A Testing Conundrum

To see where the testing hurdle is, consider that we’re going to tune our neural network with an iterative process. That process is going to work like this:

  1. Tune the network’s hyperparameters.
  2. Train the network on the training set.
  3. Test the network on the test set.
  4. Repeat until we’re happy with the network’s accuracy.

This process is pretty much the ML equivalent of software development, so we can simply call it like that: “the development cycle.”

We already went through a few iterations of development in the previous chapter, when we measured the network’s performance with different batch sizes. However, we overlooked a distressing fact: the development cycle violates the Blind Test Rule. Here is why.

During development, we tune the neural network’s hyperparameters while looking at the network’s accuracy on the test set. By doing that, we implicitly custom-taylor the hyperparameters to get a good result on that set. In the end, our hyperparameters are optimized for the test set, and are unlikely to be equally good on never-before seen production data. In a sense, our own brain violates the Blind Test Rule, by leaking information about the test examples into the network. We threw overfitting out of the door, and it sneaked back in through the window.

If you find it hard to understand how the development cycle can cause overfitting, think of a similar example from software development. People commonly use standardized benchmarks to measure the performance of hardware such as graphics cards. Every now and then, a hardware maker is caught “optimizing for the benchmark”—that is, engineering a product to get great results on a particular benchmark, even though those results don’t translate as well to real-world problems.
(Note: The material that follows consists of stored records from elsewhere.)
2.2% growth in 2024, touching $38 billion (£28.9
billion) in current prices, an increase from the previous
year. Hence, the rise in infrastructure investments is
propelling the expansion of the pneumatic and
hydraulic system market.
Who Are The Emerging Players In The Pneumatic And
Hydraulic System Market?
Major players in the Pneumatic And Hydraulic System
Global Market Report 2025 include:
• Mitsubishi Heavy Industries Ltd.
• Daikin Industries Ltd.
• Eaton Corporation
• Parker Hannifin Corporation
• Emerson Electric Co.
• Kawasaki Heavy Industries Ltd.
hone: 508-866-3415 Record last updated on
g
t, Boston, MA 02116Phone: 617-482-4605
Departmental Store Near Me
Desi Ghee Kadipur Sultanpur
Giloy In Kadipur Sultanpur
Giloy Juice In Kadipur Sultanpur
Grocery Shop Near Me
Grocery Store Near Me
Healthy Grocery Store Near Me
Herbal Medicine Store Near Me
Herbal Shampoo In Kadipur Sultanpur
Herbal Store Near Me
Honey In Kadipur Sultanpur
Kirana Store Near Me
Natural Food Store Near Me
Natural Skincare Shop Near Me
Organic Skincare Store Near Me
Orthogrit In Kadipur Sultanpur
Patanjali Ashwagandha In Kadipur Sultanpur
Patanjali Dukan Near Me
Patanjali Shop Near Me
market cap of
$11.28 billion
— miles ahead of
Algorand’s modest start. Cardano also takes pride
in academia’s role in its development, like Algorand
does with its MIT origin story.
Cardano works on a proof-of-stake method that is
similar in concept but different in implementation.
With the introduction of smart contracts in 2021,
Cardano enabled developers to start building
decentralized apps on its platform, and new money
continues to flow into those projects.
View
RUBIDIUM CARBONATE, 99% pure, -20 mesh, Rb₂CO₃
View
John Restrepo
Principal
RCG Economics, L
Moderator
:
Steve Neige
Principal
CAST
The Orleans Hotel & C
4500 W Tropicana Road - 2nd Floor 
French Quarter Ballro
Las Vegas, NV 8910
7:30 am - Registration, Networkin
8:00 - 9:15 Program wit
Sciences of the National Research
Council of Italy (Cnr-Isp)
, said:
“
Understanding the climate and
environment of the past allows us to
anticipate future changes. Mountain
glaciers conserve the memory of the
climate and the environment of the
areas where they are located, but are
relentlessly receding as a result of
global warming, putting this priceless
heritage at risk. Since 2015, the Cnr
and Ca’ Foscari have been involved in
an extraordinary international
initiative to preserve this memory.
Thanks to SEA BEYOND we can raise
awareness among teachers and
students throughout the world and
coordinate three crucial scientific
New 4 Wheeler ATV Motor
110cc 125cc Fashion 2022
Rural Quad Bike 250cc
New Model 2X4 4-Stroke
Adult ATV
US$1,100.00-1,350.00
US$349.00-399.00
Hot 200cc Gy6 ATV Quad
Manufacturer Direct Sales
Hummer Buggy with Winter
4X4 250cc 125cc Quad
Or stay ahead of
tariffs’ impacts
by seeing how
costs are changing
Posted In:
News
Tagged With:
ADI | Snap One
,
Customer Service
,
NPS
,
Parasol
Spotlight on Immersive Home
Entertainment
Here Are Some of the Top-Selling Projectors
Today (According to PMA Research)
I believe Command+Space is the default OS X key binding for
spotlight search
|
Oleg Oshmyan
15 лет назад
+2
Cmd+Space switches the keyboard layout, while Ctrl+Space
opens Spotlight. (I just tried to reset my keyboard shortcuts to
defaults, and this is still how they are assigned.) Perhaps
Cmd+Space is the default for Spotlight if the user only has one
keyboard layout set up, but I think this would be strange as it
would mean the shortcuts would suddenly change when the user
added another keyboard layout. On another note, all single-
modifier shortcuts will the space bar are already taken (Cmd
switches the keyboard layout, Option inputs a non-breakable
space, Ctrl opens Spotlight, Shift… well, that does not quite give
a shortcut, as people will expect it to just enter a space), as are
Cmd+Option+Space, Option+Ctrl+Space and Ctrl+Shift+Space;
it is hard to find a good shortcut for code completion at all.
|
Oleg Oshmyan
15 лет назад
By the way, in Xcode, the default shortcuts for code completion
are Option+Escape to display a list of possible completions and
The development cycle can easily mislead us into the same kind of “cheating” behavior, where a machine learning algorithm gets unrealistic results on the test set. Call it “unintended optimization,” if you wish. To avoid unintended optimization, we shouldn’t use the test set during tuning.

Unintended optimization is a sneaky issue. As long as we’re aware of it, however, we can avoid it with a low-cost approach: instead of two sets of examples, we can have three—one for training, one for testing, and a third one that we can use during the development cycle. This third set is usually called the validation set. If we use the validation set during development, then we can safely use the test set at the very end of the process, to get a realistic estimate of the system’s accuracy.

Let me recap how this strategy works:

  1. The setup: we put the test set aside. We’ll never look at it until the very end.

  2. The development cycle: we train the network on the training set as usual, but we use the validation set to gauge its performance.

  3. The final test: after we’ve tweaked and tuned our hyperparameters, we test the network on the test set, which gives us an objective idea of how it will perform in production.

The key idea in this strategy is worth repeating: put the test set under a stone, and forget about it until the very end of the process. We shouldn’t cave in to the temptation of using the test set during the development process. As soon as we do, we’ll violate the Blind Test Rule, and risk unrealistic measures of the system’s accuracy.

How many examples should we set aside for the validation and test sets? That depends on the specific problem. Some people recommend setting aside 20% of the examples for the validation set, and just as many for the test set. That’s called the “60/20/20” split.

In MNIST, however, we have plenty of examples—70,000 in total. It feels like a waste to set aside almost 30,000 examples for testing. Instead, we can take the 10,000 examples from the current test set, and split them in two groups of 5,000—one for the validation set, and one for the new test set. Here’s the updated code that does that:

14_testing/mnist_three_sets.py
 # X_train/X_validation/X_test: 60K/5K/5K images
 # Each image has 784 elements (28 * 28 pixels)
 X_train = load_images(​"../data/mnist/train-images-idx3-ubyte.gz"​)
 X_test_all = load_images(​"../data/mnist/t10k-images-idx3-ubyte.gz"​)
 X_validation, X_test = np.split(X_test_all, 2)
 
 # 60K labels, each a single digit from 0 to 9
 Y_train_unencoded = load_labels(​"../data/mnist/train-labels-idx1-ubyte.gz"​)
 
 # Y_train: 60K labels, each consisting of 10 one-hot-encoded elements
 Y_train = one_hot_encode(Y_train_unencoded)
 
 # Y_validation/Y_test: 5K/5K labels, each a single digit from 0 to 9
 Y_test_all = load_labels(​"../data/mnist/t10k-labels-idx1-ubyte.gz"​)
 Y_validation, Y_test = np.split(Y_test_all, 2)

There you have it—a training set, a validation set, and a test set.